Trabajo con estados hipnóticos


hipnosis2 Trabajo con estados hipnóticosExiste una creencia muy arraigada de pensar que acceder a estados hipnóticos  por una parte implica una gran dificultad fruto de un largo entrenamiento y por otra significa que el terapeuta adquiere sobre el cliente un cierto poder para  establecer cambios en contra de su voluntad. Ni una ni otra de estas suposiciones es cierta. Los medios de comunicación han vendido muchas veces la hipnosis, el mentalismo, etc como algo dentro del terreno de lo misterioso y oculto, posiblemente como estrategia de marketing. Esta claro que el objetivo del entretenimiento esta asegurado  cuando una persona permite que el “hipnotizador de espectáculo” le lleve a un estado hipnótico profundo y le induzca a hacer cosas que puedan ocasionar la sorpresa y el divertimento del espectador.

En psicoterapia el objetivo de que el cliente acceda a estados llamados hipnóticos, no es otro que el de facilitar el acceso al campo de información que guarda el inconsciente. El grado de profundidad al que accede el cliente es  directamente proporcional a su capacidad para relajarse y permitir que sus ondas cerebrales se lentifiquen hasta un determinado nivel. A este estado se le llama  ensueño dado que el funcionamiento de nuestro sistema es muy similar al del estado de sueño con la diferencia de que estamos en todo momento conscientes. El psicoterapeuta, a través de una visualización guiada por su voz,va llevando al cliente a conectar con  diversos  contenidos de memoria emocional. La  revisión y comprensión de esta información facilita el proceso de reequilibrio de la persona y la recuperación de estados de reconexión con las partes más íntimas de sí misma.

Albert Einstein dijo una vez que los problemas que afrontamos no pueden resolverse en el mismo nivel en que fueron creados. En este sentido, ser capaz de pasar a un nivel diferente de percepción del que experimentamos en vigilia puede ayudarnos a encontrar soluciones a nuestros problemas y resolver  antiguos conflictos que suponen un lastre para poder vivir nuestra vida con plenitud.

• **Listado mostrado**:
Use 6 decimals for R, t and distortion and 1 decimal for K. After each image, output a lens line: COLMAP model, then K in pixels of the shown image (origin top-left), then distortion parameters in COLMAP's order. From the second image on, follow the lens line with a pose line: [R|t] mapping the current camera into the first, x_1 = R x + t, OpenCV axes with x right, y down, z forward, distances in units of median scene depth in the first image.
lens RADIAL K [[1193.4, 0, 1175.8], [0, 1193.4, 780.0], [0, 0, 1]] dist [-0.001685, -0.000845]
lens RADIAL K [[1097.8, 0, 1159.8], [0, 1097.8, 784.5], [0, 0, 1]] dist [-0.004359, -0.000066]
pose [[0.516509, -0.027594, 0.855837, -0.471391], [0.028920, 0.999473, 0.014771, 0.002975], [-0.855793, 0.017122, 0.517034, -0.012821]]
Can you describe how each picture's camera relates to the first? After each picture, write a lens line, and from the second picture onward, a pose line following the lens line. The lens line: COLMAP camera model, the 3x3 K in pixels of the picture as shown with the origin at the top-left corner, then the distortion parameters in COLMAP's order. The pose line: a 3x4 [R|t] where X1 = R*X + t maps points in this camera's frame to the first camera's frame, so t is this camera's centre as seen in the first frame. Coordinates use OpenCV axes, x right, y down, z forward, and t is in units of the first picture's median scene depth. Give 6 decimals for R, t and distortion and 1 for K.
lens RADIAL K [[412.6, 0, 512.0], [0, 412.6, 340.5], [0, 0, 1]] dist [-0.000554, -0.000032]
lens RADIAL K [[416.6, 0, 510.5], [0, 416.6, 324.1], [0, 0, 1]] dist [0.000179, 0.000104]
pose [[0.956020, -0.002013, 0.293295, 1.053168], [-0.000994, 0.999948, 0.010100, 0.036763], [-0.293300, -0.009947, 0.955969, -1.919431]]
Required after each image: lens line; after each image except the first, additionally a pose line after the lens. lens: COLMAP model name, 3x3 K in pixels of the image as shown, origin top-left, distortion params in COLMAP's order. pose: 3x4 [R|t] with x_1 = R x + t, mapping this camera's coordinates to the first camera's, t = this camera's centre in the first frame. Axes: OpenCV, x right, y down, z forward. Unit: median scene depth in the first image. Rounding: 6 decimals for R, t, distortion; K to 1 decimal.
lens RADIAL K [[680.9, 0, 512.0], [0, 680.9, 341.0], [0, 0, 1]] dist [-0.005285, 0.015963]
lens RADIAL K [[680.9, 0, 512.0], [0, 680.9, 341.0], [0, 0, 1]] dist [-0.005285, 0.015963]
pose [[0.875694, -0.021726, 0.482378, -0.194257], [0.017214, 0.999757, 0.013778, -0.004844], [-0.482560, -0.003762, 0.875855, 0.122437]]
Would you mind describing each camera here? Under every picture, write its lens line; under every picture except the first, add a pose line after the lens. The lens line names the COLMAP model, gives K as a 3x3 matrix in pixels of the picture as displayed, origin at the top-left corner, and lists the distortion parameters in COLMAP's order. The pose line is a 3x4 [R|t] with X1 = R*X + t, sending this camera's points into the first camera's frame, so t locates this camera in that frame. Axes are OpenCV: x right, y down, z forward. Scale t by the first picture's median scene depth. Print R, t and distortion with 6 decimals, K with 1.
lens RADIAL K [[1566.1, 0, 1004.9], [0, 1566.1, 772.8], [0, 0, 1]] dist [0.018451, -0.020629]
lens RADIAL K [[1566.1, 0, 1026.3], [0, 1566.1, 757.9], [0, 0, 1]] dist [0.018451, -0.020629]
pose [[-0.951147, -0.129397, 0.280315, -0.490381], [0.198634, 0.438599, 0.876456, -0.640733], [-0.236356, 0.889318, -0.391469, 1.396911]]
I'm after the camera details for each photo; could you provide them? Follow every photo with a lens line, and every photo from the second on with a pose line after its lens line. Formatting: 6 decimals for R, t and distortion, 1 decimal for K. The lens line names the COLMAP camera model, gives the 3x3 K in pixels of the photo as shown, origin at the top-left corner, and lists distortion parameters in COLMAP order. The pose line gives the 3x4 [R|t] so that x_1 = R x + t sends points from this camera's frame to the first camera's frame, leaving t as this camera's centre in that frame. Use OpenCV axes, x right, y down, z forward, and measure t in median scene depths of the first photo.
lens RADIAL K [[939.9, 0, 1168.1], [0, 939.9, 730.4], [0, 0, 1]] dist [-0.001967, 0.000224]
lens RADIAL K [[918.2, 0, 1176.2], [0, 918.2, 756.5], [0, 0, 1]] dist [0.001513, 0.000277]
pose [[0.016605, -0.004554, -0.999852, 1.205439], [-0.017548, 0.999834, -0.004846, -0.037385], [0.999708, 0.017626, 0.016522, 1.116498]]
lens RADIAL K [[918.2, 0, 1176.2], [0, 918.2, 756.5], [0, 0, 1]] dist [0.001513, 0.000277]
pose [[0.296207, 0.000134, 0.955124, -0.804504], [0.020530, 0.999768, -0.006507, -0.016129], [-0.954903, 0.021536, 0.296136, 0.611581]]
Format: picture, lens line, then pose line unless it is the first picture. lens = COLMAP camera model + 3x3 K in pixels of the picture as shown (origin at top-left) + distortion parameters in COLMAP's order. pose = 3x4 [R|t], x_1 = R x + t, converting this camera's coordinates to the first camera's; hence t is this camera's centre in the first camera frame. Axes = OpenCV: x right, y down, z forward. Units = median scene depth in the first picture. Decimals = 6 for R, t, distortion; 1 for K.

• **Objetivo del ejercicio**: Continúa el texto sobre el trabajo con estados hipnóticos a partir de su última frase.

• **Respuesta escrita**:
Hay una ley universal que dice que “lo que hay dentro hay fuera”. De forma que muchos de los problemas y situaciones con los que nos encontramos en nuestra vida diaria no son más que proyecciones de nuestro mundo interior. Si queremos disminuir y solucionar  nuestros conflictos externos es importante que establezcamos una sintonización con los internos porque unos son reflejos de los otros. Por mucho que queramos modificar aspectos de nuestra situación externa no vamos a poder establecer cambios duraderos sino realizamos un trabajo de conexión y equilibrio con nuestro mundo interior. Aquí es donde actúa el restablecimiento del diálogo entre consciente e inconsciente como mecanismo imprescindible de autoconocimiento.

La mayoría de las veces es el miedo el que frena al sujeto a explorar su mundo interior. Este miedo no tiene fundamento si aprendemos, a través de un método sistemático,a aproximarnos gradualmente y familiarizarnos con nuestro mundo emocional que reside en nuestro inconsciente. Marianne Williamson, reconocida psicoterapeuta, dijo una vez que no es a nuestra oscuridad a la que tenemos miedo, sino a nuestra luz.